Start of Block
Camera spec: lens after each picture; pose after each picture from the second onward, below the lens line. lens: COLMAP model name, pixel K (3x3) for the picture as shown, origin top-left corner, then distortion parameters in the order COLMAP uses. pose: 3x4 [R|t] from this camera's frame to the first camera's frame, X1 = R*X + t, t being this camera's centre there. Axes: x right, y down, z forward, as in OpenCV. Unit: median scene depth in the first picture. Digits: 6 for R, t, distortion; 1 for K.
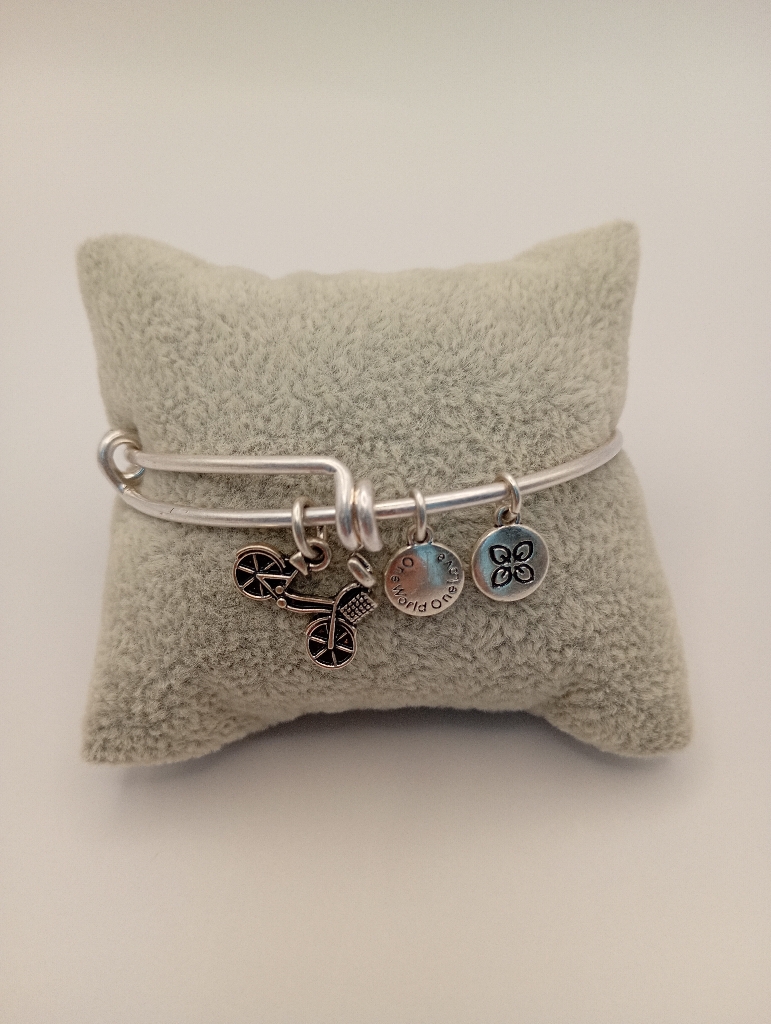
lens RADIAL K [[916.2, 0, 381.6], [0, 916.2, 508.1], [0, 0, 1]] dist [-0.007328, -0.014059]
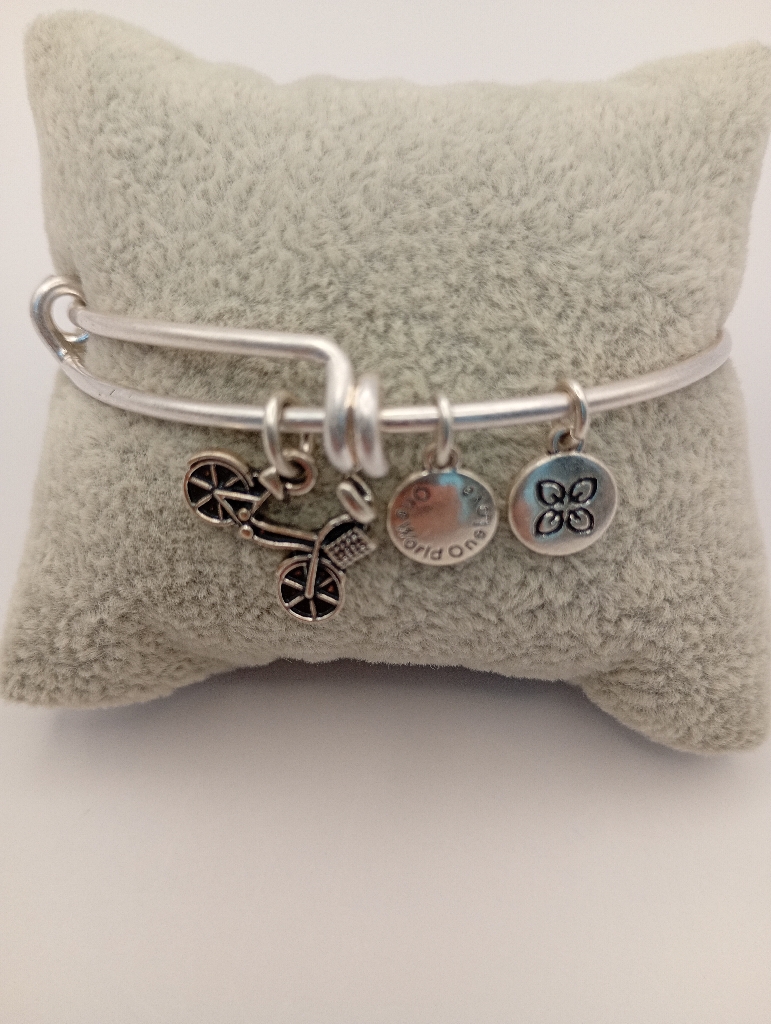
lens RADIAL K [[916.2, 0, 381.6], [0, 916.2, 508.1], [0, 0, 1]] dist [-0.007328, -0.014059]
pose [[0.995743, 0.086417, -0.032052, 0.019925], [-0.081289, 0.987295, 0.136532, -0.023529], [0.043444, -0.133345, 0.990117, 0.263710]]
End of Block
_Directions for this task_: Copy out all of the material above, changing every "picture" to "image" and keeping everything else the same. Do not include the pictures in your answer.

_Solved exercise_:
Camera spec: lens after each image; pose after each image from the second onward, below the lens line. lens: COLMAP model name, pixel K (3x3) for the image as shown, origin top-left corner, then distortion parameters in the order COLMAP uses. pose: 3x4 [R|t] from this camera's frame to the first camera's frame, X1 = R*X + t, t being this camera's centre there. Axes: x right, y down, z forward, as in OpenCV. Unit: median scene depth in the first image. Digits: 6 for R, t, distortion; 1 for K.
lens RADIAL K [[916.2, 0, 381.6], [0, 916.2, 508.1], [0, 0, 1]] dist [-0.007328, -0.014059]
lens RADIAL K [[916.2, 0, 381.6], [0, 916.2, 508.1], [0, 0, 1]] dist [-0.007328, -0.014059]
pose [[0.995743, 0.086417, -0.032052, 0.019925], [-0.081289, 0.987295, 0.136532, -0.023529], [0.043444, -0.133345, 0.990117, 0.263710]]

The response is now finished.